=== ТЕКСТ ДЛЯ ЧТЕНИЯ ===
Маканин был одним из главных писателей семидесятых и восьмидесятых годов; и в девяностые сохранял свой уровень, хотя с читателем своим несколько разошелся — скажем, абсурд Маканина стал трагичнее и радикальнее, чем сознание его читателя. В каком-то смысле он предсказал, может быть, нынешние проблемы читателя современного.
Я намеренно не хочу касаться «Асана» — романа, который оказался в его биографии самым скандальным, потому что он вызвал очень острую полемику. Люди, участвовавшие реально в Чеченской войне, не могли Маканину простить, что он, никогда там не бывая, влез об этом писать, и там у него масса фактических неточностей. Я бы, безусловно, занял здесь сторону Маканина, потому что Маканин вообще никогда не был реалистом, Маканин писал притчи. И требовать концептуальной достоверности от книги о войне, написанной символистом, наверное, не очень достоверно, даже если ты сам на этой войне был.
=== ПРЕДОСТАВЛЕННЫЕ ЗАПИСИ ===
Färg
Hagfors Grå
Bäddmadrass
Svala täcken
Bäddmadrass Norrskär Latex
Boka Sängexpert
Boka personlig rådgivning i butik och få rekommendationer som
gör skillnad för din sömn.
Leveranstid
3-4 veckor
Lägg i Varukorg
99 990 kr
===
*ЗАДАЧИ ДЛЯ РЕШЕНИЯ*:
**A)** Какой роман, по словам текста о Маканине, оказался самым скандальным в его биографии?
**B)** Выведите без изменений все строки из записей.

*ОТВЕТЫ К ЗАДАНИЯМ*:
**A)** «Асан».

**B)**
Färg
Hagfors Grå
Bäddmadrass
Svala täcken
Bäddmadrass Norrskär Latex
Boka Sängexpert
Boka personlig rådgivning i butik och få rekommendationer som
gör skillnad för din sömn.
Leveranstid
3-4 veckor
Lägg i Varukorg
99 990 kr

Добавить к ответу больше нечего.